Segment Open

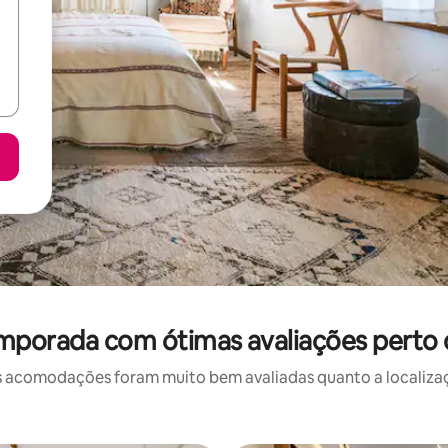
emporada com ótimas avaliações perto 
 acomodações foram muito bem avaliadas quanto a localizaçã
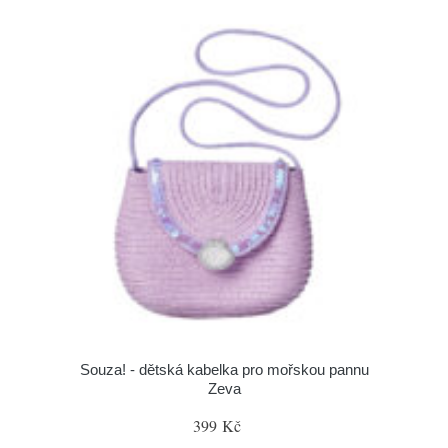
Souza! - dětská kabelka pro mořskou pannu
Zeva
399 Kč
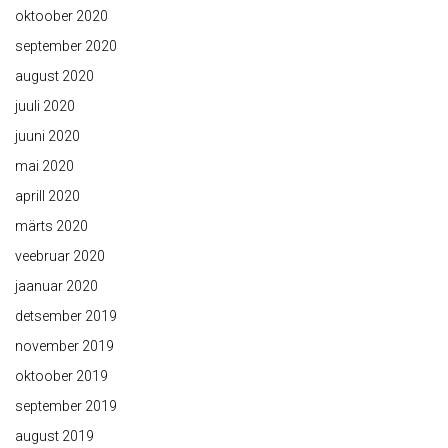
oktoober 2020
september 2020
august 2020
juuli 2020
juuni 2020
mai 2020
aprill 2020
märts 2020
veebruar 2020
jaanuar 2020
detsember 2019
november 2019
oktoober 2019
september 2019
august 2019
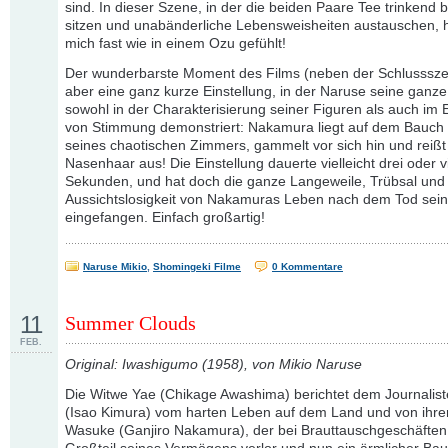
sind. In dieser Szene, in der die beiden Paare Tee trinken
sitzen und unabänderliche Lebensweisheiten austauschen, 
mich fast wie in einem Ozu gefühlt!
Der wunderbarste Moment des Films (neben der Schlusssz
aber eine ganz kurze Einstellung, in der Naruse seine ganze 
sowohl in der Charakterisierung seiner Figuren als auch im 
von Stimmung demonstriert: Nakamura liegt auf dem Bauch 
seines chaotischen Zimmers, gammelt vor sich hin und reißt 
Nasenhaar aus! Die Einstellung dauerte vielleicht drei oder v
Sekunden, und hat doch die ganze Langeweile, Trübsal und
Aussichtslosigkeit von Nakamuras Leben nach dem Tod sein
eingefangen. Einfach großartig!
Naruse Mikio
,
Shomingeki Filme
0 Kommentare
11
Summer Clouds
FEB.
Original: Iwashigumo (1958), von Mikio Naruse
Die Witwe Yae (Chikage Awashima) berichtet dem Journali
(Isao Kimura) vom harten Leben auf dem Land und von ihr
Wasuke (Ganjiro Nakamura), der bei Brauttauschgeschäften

Segment Closed

_Your goal_. Drop the pictures; repeat each entry above exactly.

_Written reply_.
emporada com ótimas avaliações perto 
 acomodações foram muito bem avaliadas quanto a localizaçã
Souza! - dětská kabelka pro mořskou pannu
Zeva
399 Kč
oktoober 2020
september 2020
august 2020
juuli 2020
juuni 2020
mai 2020
aprill 2020
märts 2020
veebruar 2020
jaanuar 2020
detsember 2019
november 2019
oktoober 2019
september 2019
august 2019
sind. In dieser Szene, in der die beiden Paare Tee trinken
sitzen und unabänderliche Lebensweisheiten austauschen, 
mich fast wie in einem Ozu gefühlt!
Der wunderbarste Moment des Films (neben der Schlusssz
aber eine ganz kurze Einstellung, in der Naruse seine ganze 
sowohl in der Charakterisierung seiner Figuren als auch im 
von Stimmung demonstriert: Nakamura liegt auf dem Bauch 
seines chaotischen Zimmers, gammelt vor sich hin und reißt 
Nasenhaar aus! Die Einstellung dauerte vielleicht drei oder v
Sekunden, und hat doch die ganze Langeweile, Trübsal und
Aussichtslosigkeit von Nakamuras Leben nach dem Tod sein
eingefangen. Einfach großartig!
Naruse Mikio
,
Shomingeki Filme
0 Kommentare
11
Summer Clouds
FEB.
Original: Iwashigumo (1958), von Mikio Naruse
Die Witwe Yae (Chikage Awashima) berichtet dem Journali
(Isao Kimura) vom harten Leben auf dem Land und von ihr
Wasuke (Ganjiro Nakamura), der bei Brauttauschgeschäften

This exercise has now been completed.